Justin Bieber and baby names: The proof that our attention spans are getting shorter
Readers who either had young children or were children themselves in the 1980s will recall the Um Bongo jingle. The advert assured us that it was drunk in the Congo.
A survey published last week to mark the 60th anniversary of British television advertising showed that no fewer than 32 per cent of the total sample of 2,000 people remembered the tune. This compared to only 20 per cent who identified Mozart’s Eine Kleine Nachtmusik.
We might attribute this to the failures of our educational system to promote grand culture. But despite Justin Bieber selling more than 15m albums and having almost 70m Twitter followers, only 19 per cent of those polled could name his recent number one hit. In contrast to both high and low music culture, Um Bongo has seared itself into the cells of many of our brains.
The failure of four out of five people to remember even the name of the Bieber song could perhaps be due to the age profile of his target audience. But their parents can hardly fail to be aware of him – in the same way that they knew of a drink which few of them actually consumed.
A potential reason for the difference is that the turnover in popular cultural markets has sped up decisively in recent years. Attention spans have shortened. The changes in technology have made it very hard to make direct comparisons over the history of popular music charts since the early 1950s.
But the trend was already apparent when the New Musical Express charts, introduced in 1952, were discontinued in 2006. The early and mid-1960s were a highly innovative period, with the emergence of, for example, the Beatles and the Rolling Stones – and the many one-hit wonders seeking to emulate their success.

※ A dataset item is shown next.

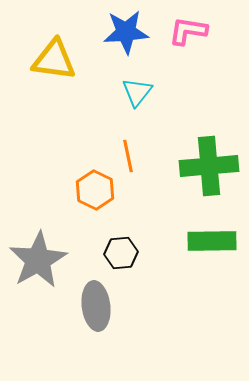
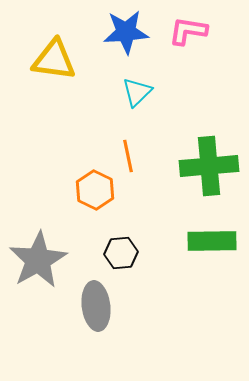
cyan triangle: rotated 8 degrees clockwise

At this time, in terms of the Top 75 in the NME charts, around 300 songs featured during the course of each year. By the mid-1980s, this figure has doubled to some 600, and in the mid-2000s it was around 1,000. So the turnover had risen sharply even a decade ago.
Songs were getting less and less time to imprint themselves on our memories. And many more of them became popular, even for a short time, so the competition to capture memory intensified.
A dramatic rise in churn – the speed at which relative popularity changes – can also been seen since 2000 in the choice of baby names, both here and in the United States. What people choose to call their children may seem frivolous, but the polymath American psycholinguist Steven Pinker emphasises their cultural importance.
The choice of name “encapsulates the great contradiction in human life: between the desire to fit in and the desire to be unique”. In the last decade or so, the latter has strengthened dramatically. The Houston anthropologist Alex Bentley and I have published papers showing that the turnover in popularity of baby names was steady for most of the twentieth century, but since then, it has risen fivefold.
Attention spans have shortened, with important consequences for our society and economy. But for some at least, Um Bongo lives forever.